• I hope you all had an enjoyable Christmas and new year. With the festivities over, and minimal work required on the lawns, now is the time to plan your yearly maintenance and feeding regimes. January marks the low season for lawns in the UK characterised by cold temperatures and shorter daylight hours that result in minimal growth. Consequently, the need for frequent lawn mowing diminishes. However, it's essential to consider appropriate maintenance or lawn treatments during this period.
If there is any frost about, the advice is to keep off the grass; you can bruise the plant and leave unsightly black footprints which can turn brown as the grass leaf dies.
If it looks like it is going to snow (it’s January after all), and you are concerned that the snow will affect the lawn, then Turf Hardeners or iron based fertilisers can be used to ‘toughen’ the grass and keep any fungal diseases such as Snow Mold at bay.

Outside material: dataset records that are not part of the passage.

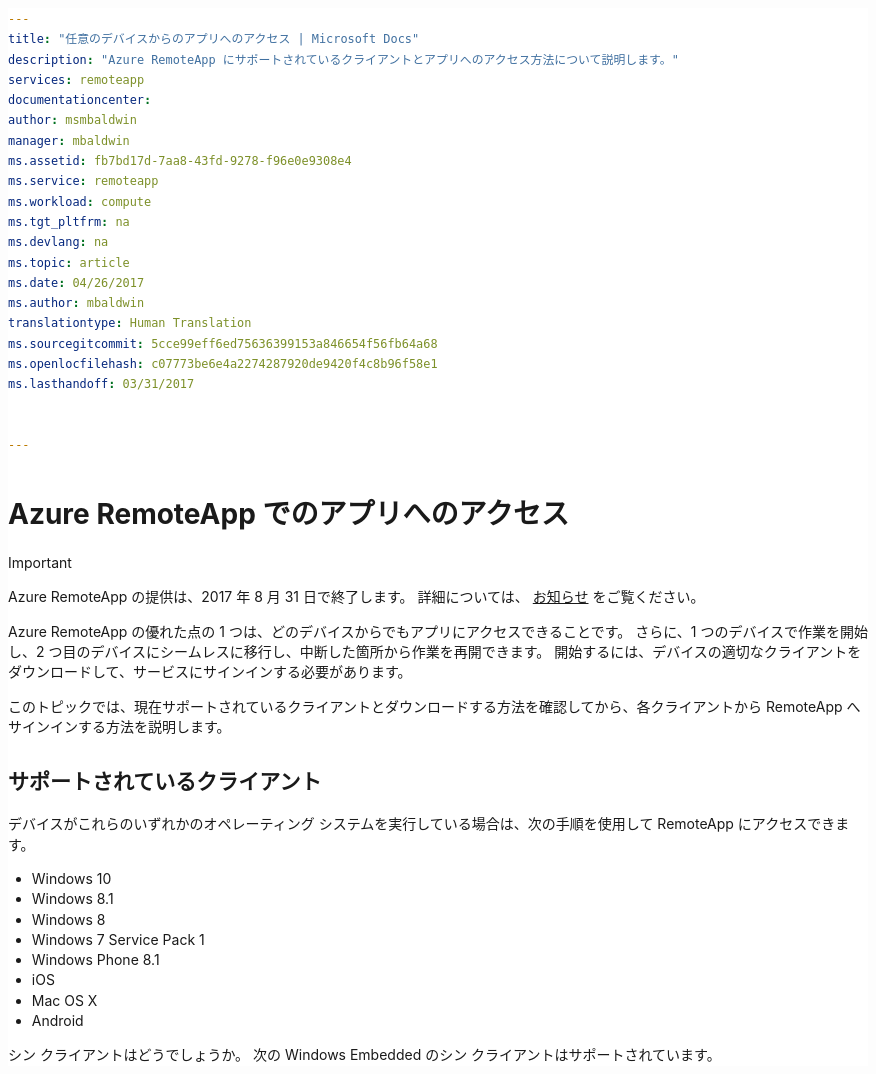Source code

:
 ```yaml
---
title: "任意のデバイスからのアプリへのアクセス | Microsoft Docs"
description: "Azure RemoteApp にサポートされているクライアントとアプリへのアクセス方法について説明します。"
services: remoteapp
documentationcenter: 
author: msmbaldwin
manager: mbaldwin
ms.assetid: fb7bd17d-7aa8-43fd-9278-f96e0e9308e4
ms.service: remoteapp
ms.workload: compute
ms.tgt_pltfrm: na
ms.devlang: na
ms.topic: article
ms.date: 04/26/2017
ms.author: mbaldwin
translationtype: Human Translation
ms.sourcegitcommit: 5cce99eff6ed75636399153a846654f56fb64a68
ms.openlocfilehash: c07773be6e4a2274287920de9420f4c8b96f58e1
ms.lasthandoff: 03/31/2017


---
```

# <a name="accessing-your-apps-in-azure-remoteapp"></a>Azure RemoteApp でのアプリへのアクセス
> [!IMPORTANT]
> Azure RemoteApp の提供は、2017 年 8 月 31 日で終了します。 詳細については、 [お知らせ](https://go.microsoft.com/fwlink/?linkid=821148) をご覧ください。
> 
> 

Azure RemoteApp の優れた点の 1 つは、どのデバイスからでもアプリにアクセスできることです。 さらに、1 つのデバイスで作業を開始し、2 つ目のデバイスにシームレスに移行し、中断した箇所から作業を再開できます。 開始するには、デバイスの適切なクライアントをダウンロードして、サービスにサインインする必要があります。

このトピックでは、現在サポートされているクライアントとダウンロードする方法を確認してから、各クライアントから RemoteApp へサインインする方法を説明します。

## <a name="supported-clients"></a>サポートされているクライアント
デバイスがこれらのいずれかのオペレーティング システムを実行している場合は、次の手順を使用して RemoteApp にアクセスできます。

* Windows 10 
* Windows 8.1
* Windows 8
* Windows 7 Service Pack 1
* Windows Phone 8.1
* iOS
* Mac OS X
* Android

 シン クライアントはどうでしょうか。 次の Windows Embedded のシン クライアントはサポートされています。
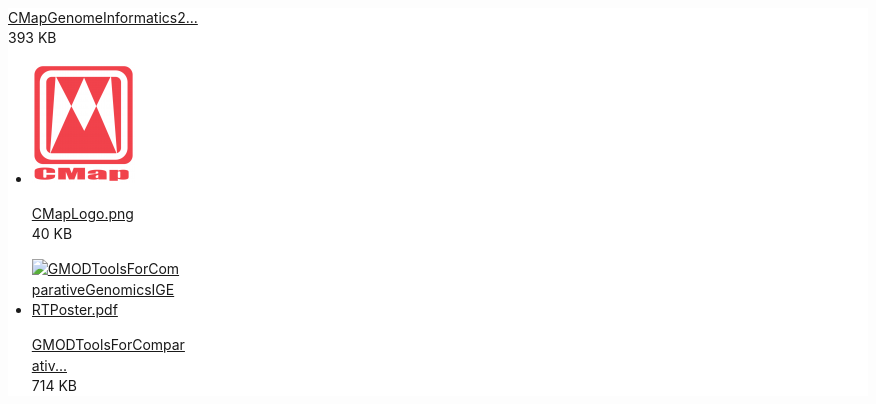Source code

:   </div>

  </div>

  <div class="gallerytext">

  [CMapGenomeInformatics2...](File:CMapGenomeInformatics2009.pdf "File:CMapGenomeInformatics2009.pdf")  
  393 KB  

  </div>

  </div>

- <div style="width: 155px">

  <div class="thumb" style="width: 150px;">

  <div style="margin:15px auto;">

  <a href="File:CMapLogo.png" class="image"><img
  src="../mediawiki/images/thumb/3/33/CMapLogo.png/103px-CMapLogo.png"
  width="103" height="120" alt="CMapLogo.png" /></a>

  </div>

  </div>

  <div class="gallerytext">

  [CMapLogo.png](File:CMapLogo.png "File:CMapLogo.png")  
  40 KB  

  </div>

  </div>

- <div style="width: 155px">

  <div class="thumb" style="width: 150px;">

  <div style="margin:15px auto;">

  <a href="File:GMODToolsForComparativeGenomicsIGERTPoster.pdf"
  class="image"><img
  src="../mediawiki/skins/common/images/icons/fileicon-pdf.png"
  width="120" height="120"
  alt="GMODToolsForComparativeGenomicsIGERTPoster.pdf" /></a>

  </div>

  </div>

  <div class="gallerytext">

  [GMODToolsForComparativ...](File:GMODToolsForComparativeGenomicsIGERTPoster.pdf "File:GMODToolsForComparativeGenomicsIGERTPoster.pdf")  
  714 KB  

  </div>
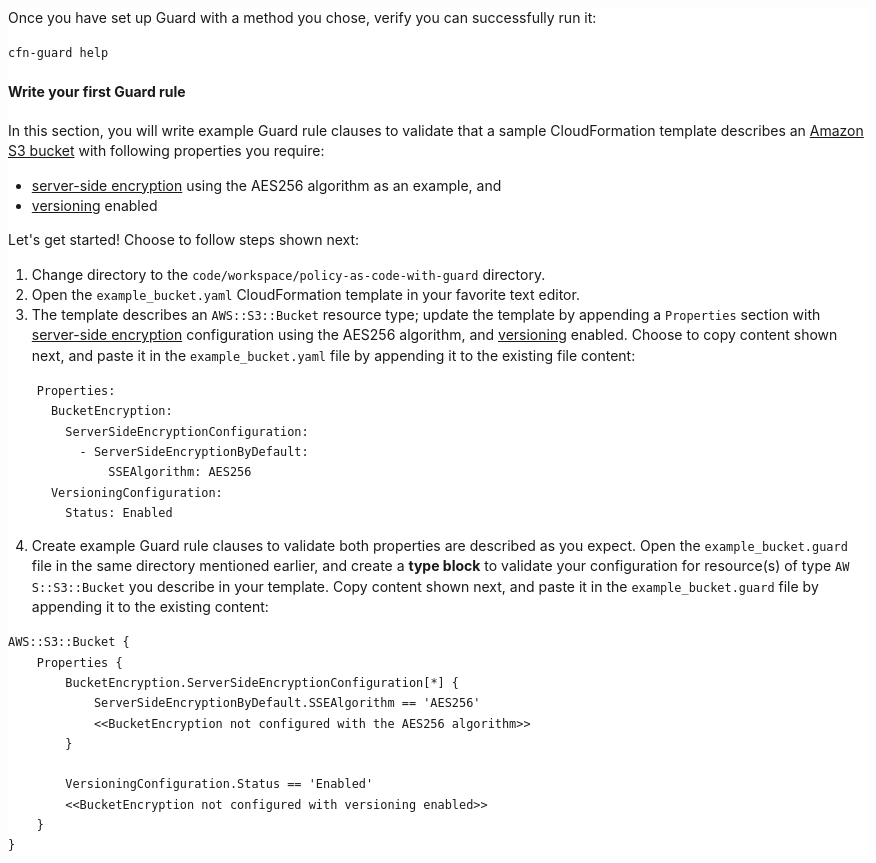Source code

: Once you have set up Guard with a method you chose, verify you can successfully run it:

```shell
cfn-guard help
```

#### Write your first Guard rule

In this section, you will write example Guard rule clauses to validate that a sample CloudFormation template describes an [Amazon S3 bucket](https://docs.aws.amazon.com/AWSCloudFormation/latest/UserGuide/aws-resource-s3-bucket.html) with following properties you require:

* [server-side encryption](https://docs.aws.amazon.com/AWSCloudFormation/latest/UserGuide/aws-properties-s3-bucket-bucketencryption.html) using the AES256 algorithm as an example, and
* [versioning](https://docs.aws.amazon.com/AWSCloudFormation/latest/UserGuide/aws-properties-s3-bucket-versioningconfiguration.html) enabled

Let's get started! Choose to follow steps shown next:

1. Change directory to the `code/workspace/policy-as-code-with-guard` directory.
2. Open the `example_bucket.yaml` CloudFormation template in your favorite text editor.
3. The template describes an `AWS::S3::Bucket` resource type; update the template by appending a `Properties` section with [server-side encryption](https://docs.aws.amazon.com/AWSCloudFormation/latest/UserGuide/aws-properties-s3-bucket-bucketencryption.html) configuration using the AES256 algorithm, and [versioning](https://docs.aws.amazon.com/AWSCloudFormation/latest/UserGuide/aws-properties-s3-bucket-versioningconfiguration.html) enabled. Choose to copy content shown next, and paste it in the `example_bucket.yaml` file by appending it to the existing file content:

```
    Properties:
      BucketEncryption:
        ServerSideEncryptionConfiguration:
          - ServerSideEncryptionByDefault:
              SSEAlgorithm: AES256
      VersioningConfiguration:
        Status: Enabled
```

4. Create example Guard rule clauses to validate both properties are described as you expect. Open the `example_bucket.guard` file in the same directory mentioned earlier, and create a **type block** to validate your configuration for resource(s) of type `AWS::S3::Bucket` you describe in your template. Copy content shown next, and paste it in the `example_bucket.guard` file by appending it to the existing content:

```
AWS::S3::Bucket {
    Properties {
        BucketEncryption.ServerSideEncryptionConfiguration[*] {
            ServerSideEncryptionByDefault.SSEAlgorithm == 'AES256'
            <<BucketEncryption not configured with the AES256 algorithm>>
        }

        VersioningConfiguration.Status == 'Enabled'
        <<BucketEncryption not configured with versioning enabled>>
    }
}
```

Leaf and debris collection should continue when conditions allow. If leaf litter is left, it will stop the light from getting to the grass underneath, and as the nights have drawn in, the grass will need all the light it can get. If you are going to mow your lawn make sure conditions aren't too wet and make sure you are mowing at a high height of cut. DO NOT MOW if there are frosts due. January is a good time to aerate your lawn. Aeration can help with drainage and with loosening compact ground. This all contributes to the health of your grass over winter.

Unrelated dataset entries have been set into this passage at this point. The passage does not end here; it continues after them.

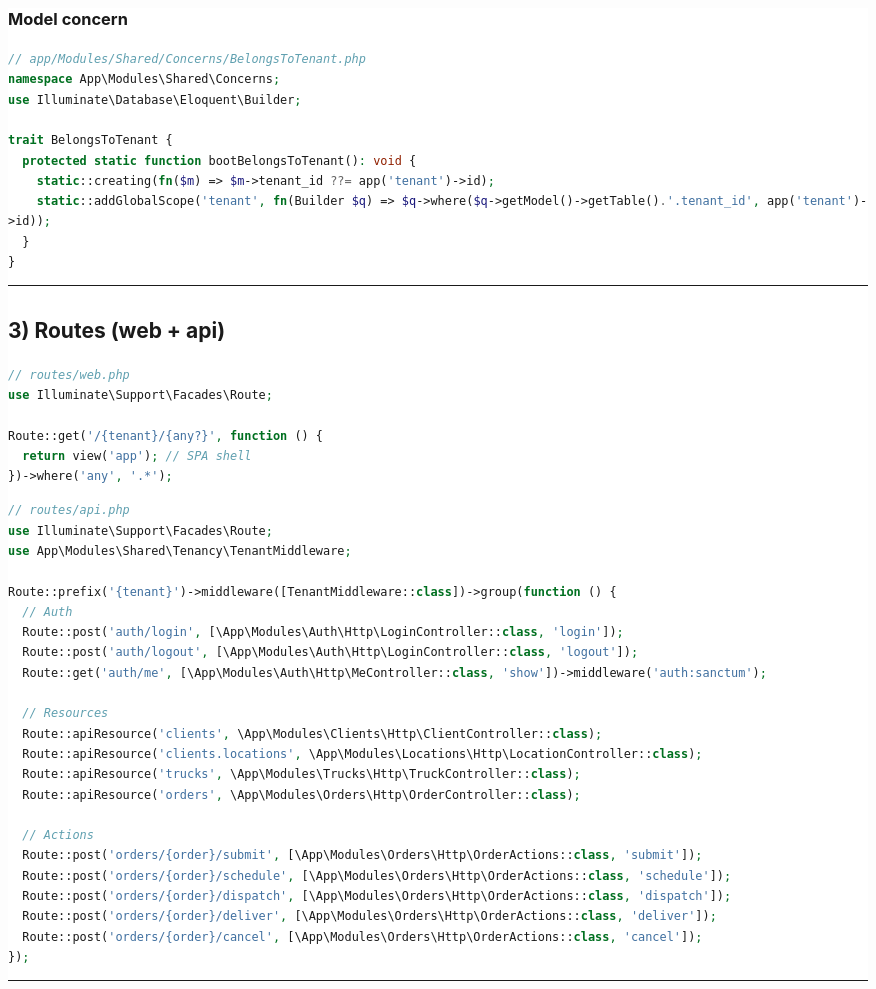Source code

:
 ```php
```

### Model concern
```php
// app/Modules/Shared/Concerns/BelongsToTenant.php
namespace App\Modules\Shared\Concerns;
use Illuminate\Database\Eloquent\Builder;

trait BelongsToTenant {
  protected static function bootBelongsToTenant(): void {
    static::creating(fn($m) => $m->tenant_id ??= app('tenant')->id);
    static::addGlobalScope('tenant', fn(Builder $q) => $q->where($q->getModel()->getTable().'.tenant_id', app('tenant')->id));
  }
}
```

---

## 3) Routes (web + api)
```php
// routes/web.php
use Illuminate\Support\Facades\Route;

Route::get('/{tenant}/{any?}', function () {
  return view('app'); // SPA shell
})->where('any', '.*');
```

```php
// routes/api.php
use Illuminate\Support\Facades\Route;
use App\Modules\Shared\Tenancy\TenantMiddleware;

Route::prefix('{tenant}')->middleware([TenantMiddleware::class])->group(function () {
  // Auth
  Route::post('auth/login', [\App\Modules\Auth\Http\LoginController::class, 'login']);
  Route::post('auth/logout', [\App\Modules\Auth\Http\LoginController::class, 'logout']);
  Route::get('auth/me', [\App\Modules\Auth\Http\MeController::class, 'show'])->middleware('auth:sanctum');

  // Resources
  Route::apiResource('clients', \App\Modules\Clients\Http\ClientController::class);
  Route::apiResource('clients.locations', \App\Modules\Locations\Http\LocationController::class);
  Route::apiResource('trucks', \App\Modules\Trucks\Http\TruckController::class);
  Route::apiResource('orders', \App\Modules\Orders\Http\OrderController::class);

  // Actions
  Route::post('orders/{order}/submit', [\App\Modules\Orders\Http\OrderActions::class, 'submit']);
  Route::post('orders/{order}/schedule', [\App\Modules\Orders\Http\OrderActions::class, 'schedule']);
  Route::post('orders/{order}/dispatch', [\App\Modules\Orders\Http\OrderActions::class, 'dispatch']);
  Route::post('orders/{order}/deliver', [\App\Modules\Orders\Http\OrderActions::class, 'deliver']);
  Route::post('orders/{order}/cancel', [\App\Modules\Orders\Http\OrderActions::class, 'cancel']);
});
```

---
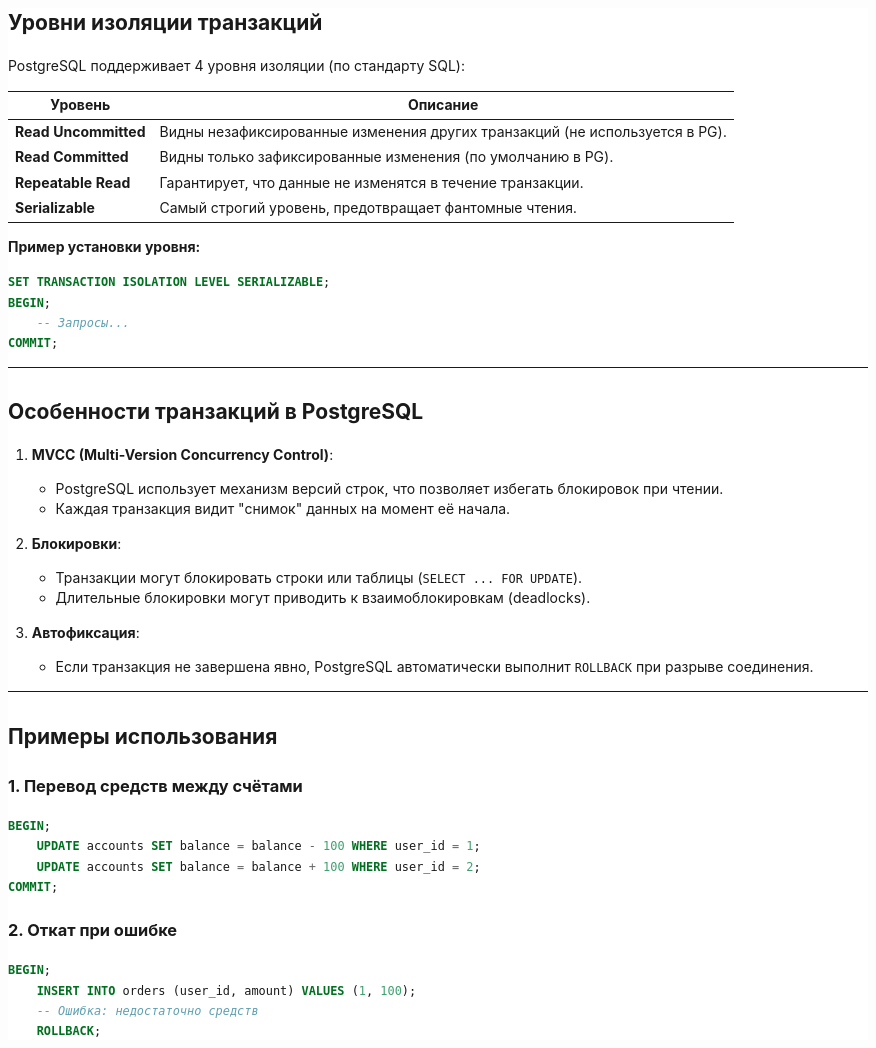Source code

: 
## **Уровни изоляции транзакций**
PostgreSQL поддерживает 4 уровня изоляции (по стандарту SQL):

| Уровень               | Описание                                                                 |
|-----------------------|--------------------------------------------------------------------------|
| **Read Uncommitted**  | Видны незафиксированные изменения других транзакций (не используется в PG). |
| **Read Committed**    | Видны только зафиксированные изменения (по умолчанию в PG).              |
| **Repeatable Read**   | Гарантирует, что данные не изменятся в течение транзакции.               |
| **Serializable**      | Самый строгий уровень, предотвращает фантомные чтения.                   |

**Пример установки уровня:**
```sql
SET TRANSACTION ISOLATION LEVEL SERIALIZABLE;
BEGIN;
    -- Запросы...
COMMIT;
```

---

## **Особенности транзакций в PostgreSQL**
1. **MVCC (Multi-Version Concurrency Control)**:
   - PostgreSQL использует механизм версий строк, что позволяет избегать блокировок при чтении.
   - Каждая транзакция видит "снимок" данных на момент её начала.

2. **Блокировки**:
   - Транзакции могут блокировать строки или таблицы (`SELECT ... FOR UPDATE`).
   - Длительные блокировки могут приводить к взаимоблокировкам (deadlocks).

3. **Автофиксация**:
   - Если транзакция не завершена явно, PostgreSQL автоматически выполнит `ROLLBACK` при разрыве соединения.

---

## **Примеры использования**
### **1. Перевод средств между счётами**
```sql
BEGIN;
    UPDATE accounts SET balance = balance - 100 WHERE user_id = 1;
    UPDATE accounts SET balance = balance + 100 WHERE user_id = 2;
COMMIT;
```

### **2. Откат при ошибке**
```sql
BEGIN;
    INSERT INTO orders (user_id, amount) VALUES (1, 100);
    -- Ошибка: недостаточно средств
    ROLLBACK;
```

As part of your maintenance plan, make sure your mower and other mechanical equipment are taken into account. At the very least, wash down and grease or oil the working parts. If it’s a petrol mower, please remove any remaining petrol as this can go stale and may prevent the mower from starting when you come to use it. Book the mower in for a service, and have the blades sharpened, if it’s a while since you’ve had this done.